Foto Ploegkaart Lotus
Verjaardagskalender 12 februari: Luc Suykerbuyk (1964)
Als een zwerm bijen rond een kleurrijke bloem, behendig langs elkaar heen laverend terwijl een zacht voorjaarsbriesje haar best doet de tengere vleugels en lijfjes uit balans te brengen, zo verdringt een groepje journalisten zich op een aangename lenteavond in Noord-Brabant rond een, in een minstens net zo fleurig tricot gehulde, renner. Het shirt van Lotus-Zahor dat hij draagt, zou perfect passen in een reclame voor Robijn. De spots van de wasmiddelfabrikant, met couturier Frank Govers in de hoofdrol (‘Mooie blouse! Nieuw?’ ‘Nee, Robijn!’), zijn aan het einde van de jaren ‘80 niet van het Nederlandse televisiescherm te branden. Dat is met het shirt van Lotus-Zahor wel anders. De bescheiden Spaanse ploeg vertoont zich nauwelijks buiten de eigen landsgrenzen en de keren dat er een renner in het bloemig rood-geel-blauw-wit in Nederland aan de start staat, zijn al helemaal uniek. Luc Suykerbuyk, de enige ‘van Dietschen bloed’ in dienst van Lotus-Zahor, reist meestal slechts voor het NK af naar zijn vaderland. Het liefste koerst hij in Spanje. Dat hij op een lenteavond in Bavel aan het vertrek staat van het plaatselijke criterium, heeft een reden. Een maand eerder heeft Suykerbuyk in de Vuelta voor een daverende verrassing gezorgd. Niet alleen wint hij een etappe, hij eindigt de ronde op een knappe tiende plek. De prestaties doen zijn startgeld in de criteriums groeien alsof er een pot Pokon over een bloembak is uitgestort.

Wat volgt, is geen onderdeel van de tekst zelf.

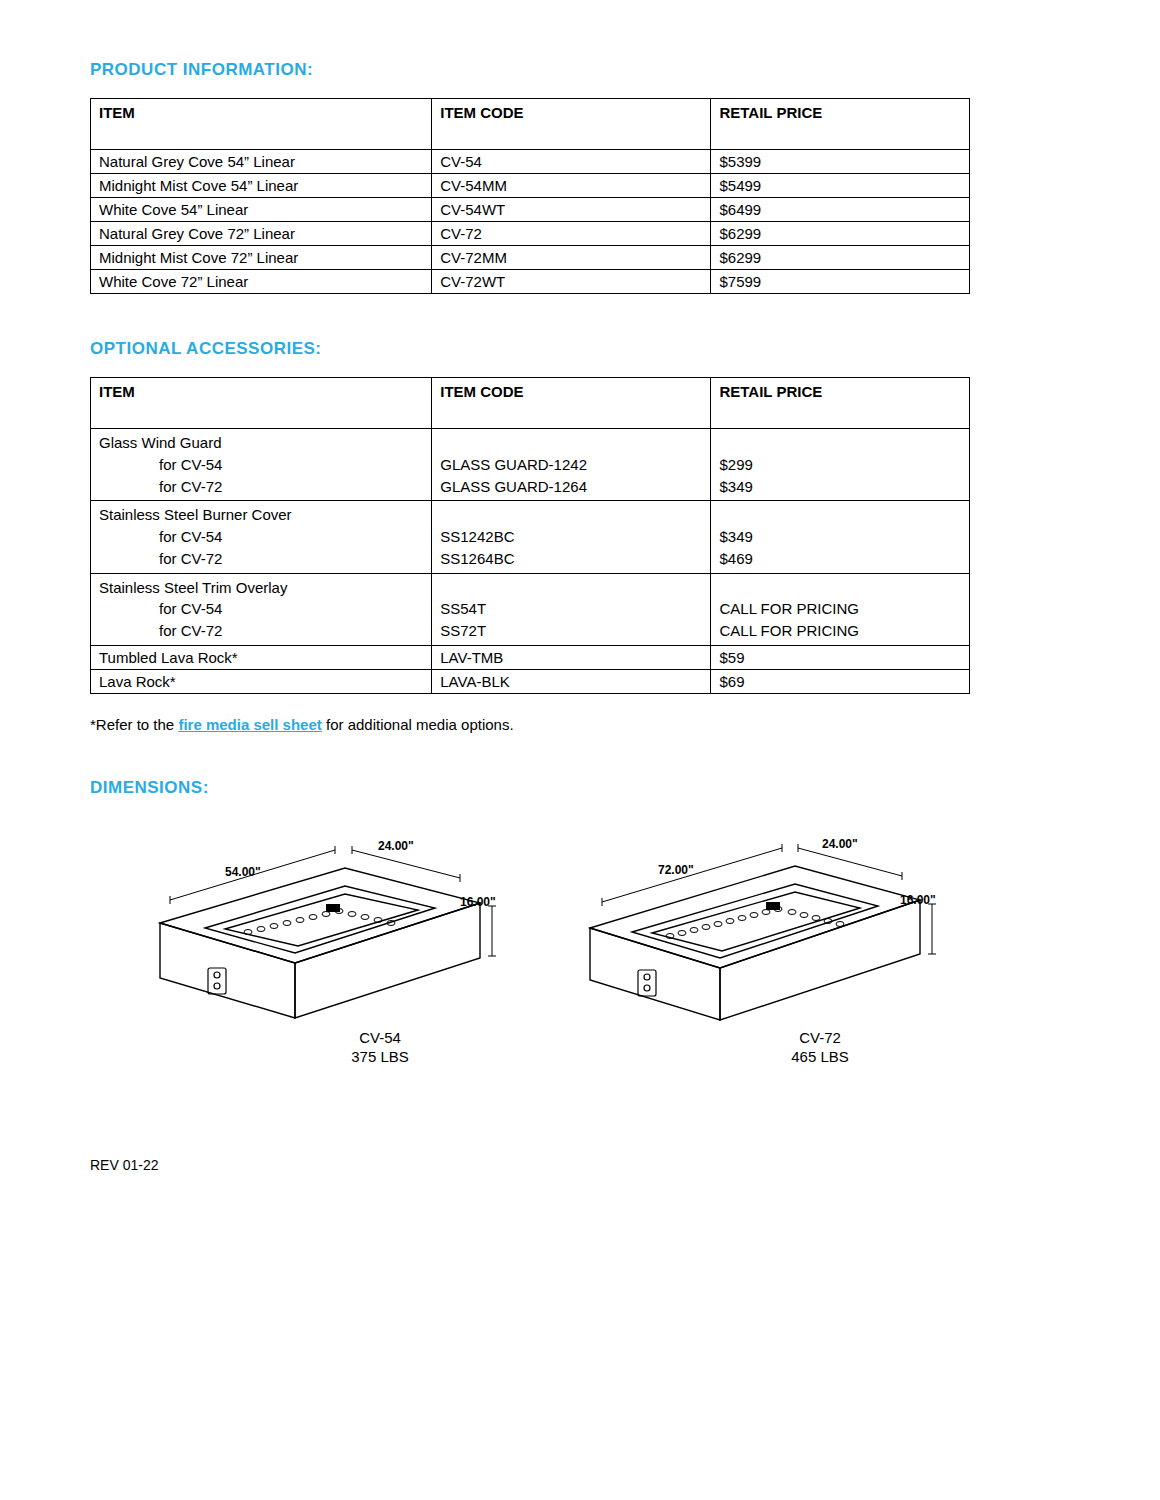PRODUCT INFORMATION:
| ITEM | ITEM CODE | RETAIL PRICE |
| --- | --- | --- |
| Natural Grey Cove 54” Linear | CV-54 | $5399 |
| Midnight Mist Cove 54” Linear | CV-54MM | $5499 |
| White Cove 54” Linear | CV-54WT | $6499 |
| Natural Grey Cove 72” Linear | CV-72 | $6299 |
| Midnight Mist Cove 72” Linear | CV-72MM | $6299 |
| White Cove 72” Linear | CV-72WT | $7599 |
OPTIONAL ACCESSORIES:
| ITEM | ITEM CODE | RETAIL PRICE |
| --- | --- | --- |
| Glass Wind Guard for CV-54 for CV-72 | GLASS GUARD-1242 GLASS GUARD-1264 | $299 $349 |
| Stainless Steel Burner Cover for CV-54 for CV-72 | SS1242BC SS1264BC | $349 $469 |
| Stainless Steel Trim Overlay for CV-54 for CV-72 | SS54T SS72T | CALL FOR PRICING CALL FOR PRICING |
| Tumbled Lava Rock* | LAV-TMB | $59 |
| Lava Rock* | LAVA-BLK | $69 |
*Refer to the fire media sell sheet for additional media options.
DIMENSIONS:
54.00" 24.00" 16.00"
CV-54
375 LBS
72.00" 24.00" 16.00"
CV-72
465 LBS
REV 01-22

![](https://mlermmvk3oie.i.optimole.com/w:485/h:753/q:mauto/ig:avif/https://hetiskoers.nl/wp-content/uploads/gravity_forms/1-03e04c279241f9c67158b50a13fc260f/2025/02/luc_suykerbuyk_1989.jpg)
22 dagen eerder draaide de geboren Brabander de wielerbaan van Ávila op. Een fractie van een seconde flitste het beeld van een schotelantenne door zijn hoofd. Toen hij zijn ouders trots had horen vertellen over hun nieuwste aankoop, had de 25-jarige renner zich bezwaard gevoeld. De familie Suykerbuyk wilde vanuit hun boerderij in Nispen de verrichtingen van Luc in de Vuelta zo goed mogelijk volgen. De ronde is eind jaren ’80 buiten Spanje amper op televisie te zien, maar thuis hadden ze zo’n voorgevoel dat Luc wel eens iets speciaals zou kunnen uithalen, een slordige tweeduizend kilometer ten zuiden van Nispen. Vandaar dat er in allerijl een bezoekje aan een elektronicazaak was gebracht. De stoute verwachtingen worden al in de eerste Vuelta-week waarheid. In de zesde etappe trekt Suykerbuyk ten strijde, in het gezelschap van vijf anderen. In de afzink van de ruim 1900 meter hoge Peña Negra schudt hij drie van hen af, de andere twee verschalkt hij op de wielerbaan van Ávila. In Nispen klinkt een uitbundige vreugdekreet uit een, met een schotelantenne op het dak uitgeruste, woning. Het eerste doel is behaald, op naar het tweede. Het begin is er, want ritwinnaar Suykerbuyk rukt op naar de achtste plek in het algemeen klassement. Ondanks dat fraaie uitgangspunt zakt hij een week later, in de bergrit naar de Alto del Ampriu, enigszins door het ijs. Met zijn 1 meter 89 lange lijf is Suykerbuyk niet bij machte de compacte Spaanse en Colombiaanse klimmers, die als springveren de steile cols op schieten, te volgen. De Brabander zakt in het rangschikking, maar krijgt, mede door een goede tijdrit, weer zicht op de top 10 als de ontknoping nadert. De strijd om het amarillo gaat dan tussen Pedro Delgado en Fabio Parra. Enkele andere renners spelen echter een curieuze sleutelrol. Onder wie Luc Suykerbuyk.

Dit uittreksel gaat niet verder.